Er zijn geen aanknopingspunten om aan te nemen dat de beperkingen van appellante, zoals vastgelegd in de FML van 4 april 2018, niet juist zijn vastgesteld. De primaire arts heeft in zijn rapport van 4 april 2018 rekening gehouden met een gecompliceerde rouwreactie, lichte psychische klachten en knieklachten. In de FML van 4 april 2018 zijn voor appellante daarom beperkingen aangenomen in de rubrieken 1 (Persoonlijk functioneren), 2 (Sociaal functioneren), 5 (Statische houdingen) en 6 (Werktijden). De verzekeringsarts bezwaar en beroep heeft in zijn rapporten van 8 februari 2019, 6 januari 2020 en 12 mei 2021 inzichtelijk en overtuigend gemotiveerd dat met de FML voldoende tegemoet is gekomen aan de medische problematiek van appellante. De verzekeringsarts bezwaar en beroep heeft met juistheid geconcludeerd dat uit de beschikbare medische informatie niet blijkt dat de medische situatie van appellante rondom de datum in geding ernstiger is dan waarvan in de primaire beoordeling is uitgegaan. Uit informatie van Psytrec van 9 mei 2019 en van GGZ van 8 februari 2017, 10 oktober 2018 en 10 november 2020 volgt – anders dan appellante stelt – niet dat op de datum in geding bij appellante sprake was van ernstigere psychische klachten. De psychiater van GGZ heeft op 10 oktober 2018 appellante weliswaar traumabehandeling bij Psytrec geadviseerd in verband met de diagnose PTSS en bijkomend depressieve stoornis, maar de verzekeringsarts bezwaar en beroep heeft overtuigend gemotiveerd dat deze informatie niet ziet op de datum in geding en dat daaruit ook niet blijkt dat de diagnose PTSS en bijkomend depressieve stoornis al van kracht was op de datum in geding.
4.6.
Wat betreft de arbeidskundige grondslag wordt het volgende overwogen. De arbeidsdeskundige bezwaar en beroep heeft, in aanvulling op het rapport van de arbeidsdeskundige van 20 april 2018, in het rapport van 28 mei 2021 inzichtelijk en overtuigend gemotiveerd dat appellante, uitgaande van de FML van 4 april 2018, in staat moet worden geacht de voor haar geselecteerde functies te vervullen.
4.7.
Uit 4.2 tot en met 4.6 volgt dat het hoger beroep tegen bestreden besluit 2 niet slaagt. De in 4.3 genoemde vraag wordt bevestigend beantwoord. Het Uwv heeft terecht de WGAvervolguitkering van appellante per 21 juni 2018 beëindigd, omdat zij met ingang van 20 april 2018 minder dan 35% arbeidsongeschikt is.

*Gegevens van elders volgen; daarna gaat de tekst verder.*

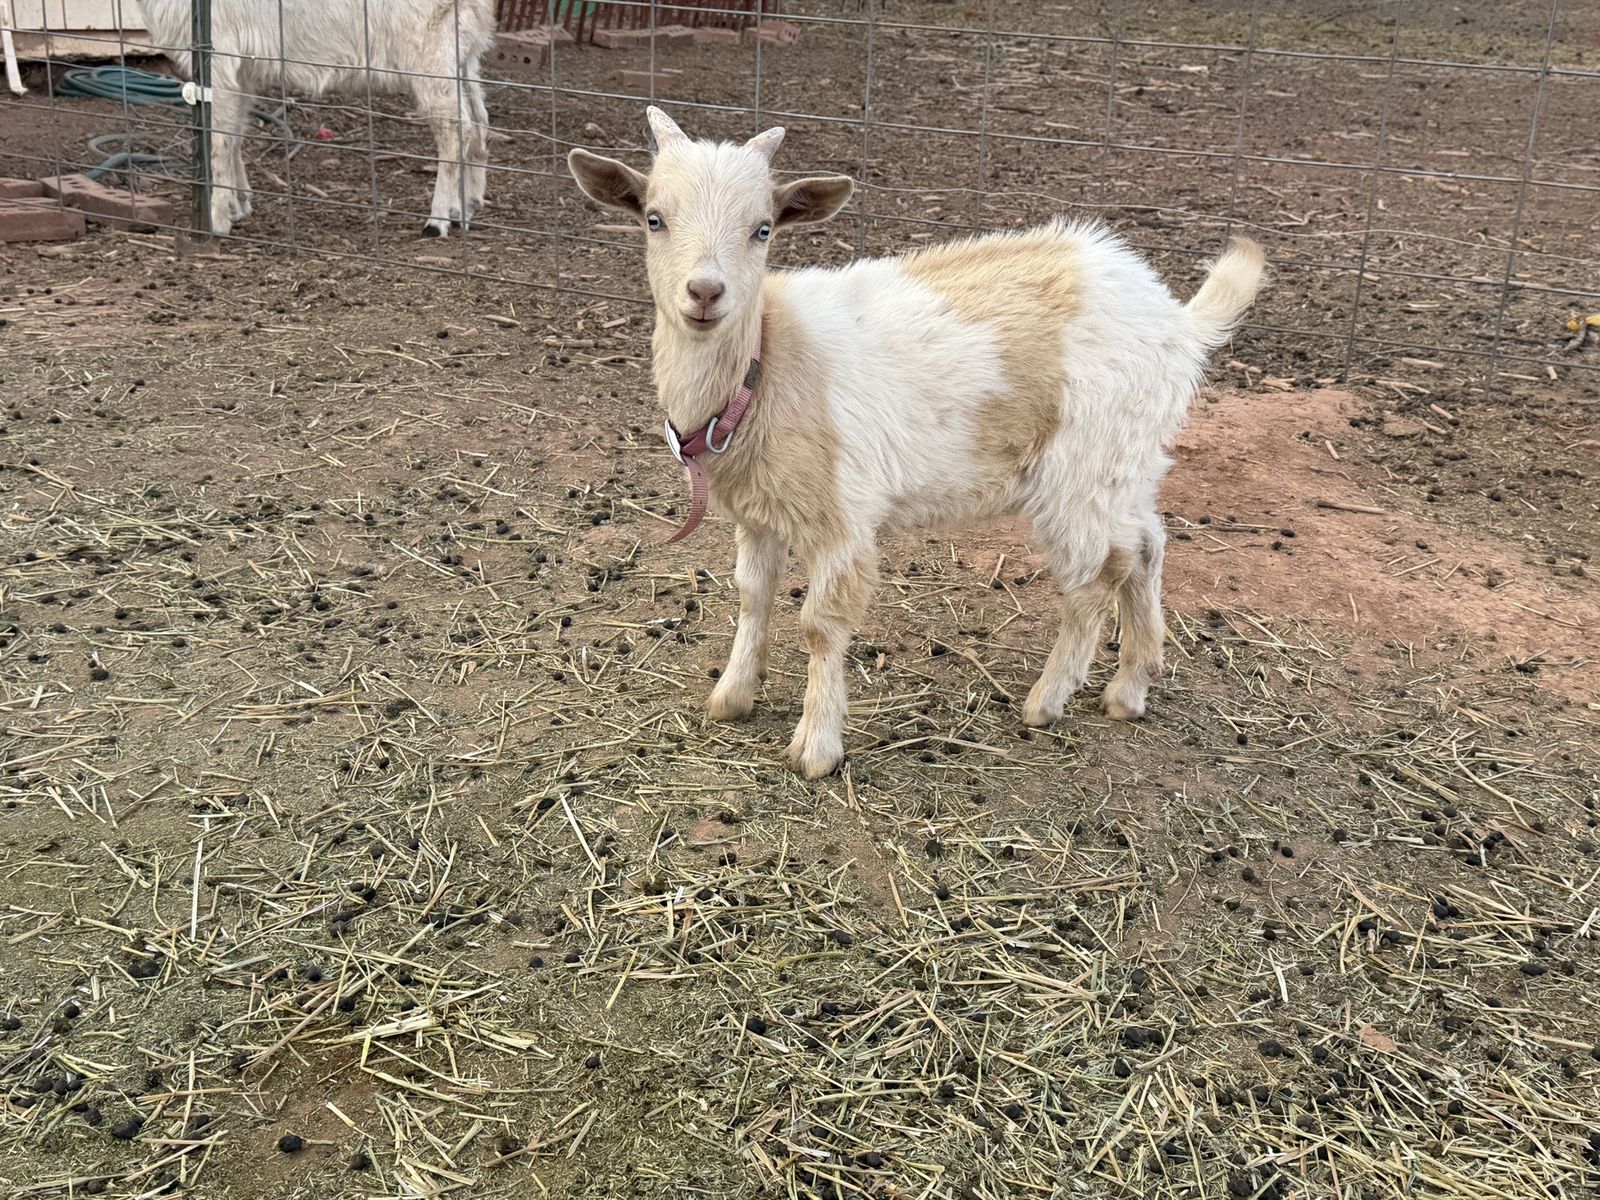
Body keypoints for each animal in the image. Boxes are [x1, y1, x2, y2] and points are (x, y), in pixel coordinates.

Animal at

5. Omdat het besluit pas in hoger beroep is voorzien van een toereikende medische en arbeidskundige onderbouwing, is aanleiding het Uwv te veroordelen in de proceskosten van appellante. Deze kosten worden begroot op € 1.518,- in beroep (1 punt voor het beroepschrift en 1 punt voor het verschijnen ter zitting) en € 1.897,50 in hoger beroep (1 punt voor het hogerberoepschrift, 0,5 punt voor de zienswijze op de nieuwe beslissing op bezwaar van 1 juni 2021 en 1 punt voor het verschijnen ter zitting), voor verleende rechtsbijstand. Het totale bedrag aan vergoeding van kosten van rechtsbijstand bedraagt € 3.415,50. Verder dient het Uwv het in hoger beroep betaalde griffierecht van € 128,- aan appellante te vergoeden.

BESLISSING

De Centrale Raad van Beroep
- vernietigt de aangevallen uitspraak;
- verklaart het beroep tegen het besluit van 28 juni 2018 gegrond en vernietigt dat besluit;
- verklaart het beroep tegen het besluit van 1 juni 2021 ongegrond;
- veroordeelt het Uwv in de proceskosten van appellante tot een bedrag van € 3.415,50;
- bepaalt dat het Uwv aan appellante het in hoger beroep betaalde griffierecht van € 128,- vergoedt.
Deze uitspraak is gedaan door H.G. Rottier, in tegenwoordigheid van L.R. Kokhuis als griffier. De beslissing is uitgesproken in het openbaar op 15 juni 2022.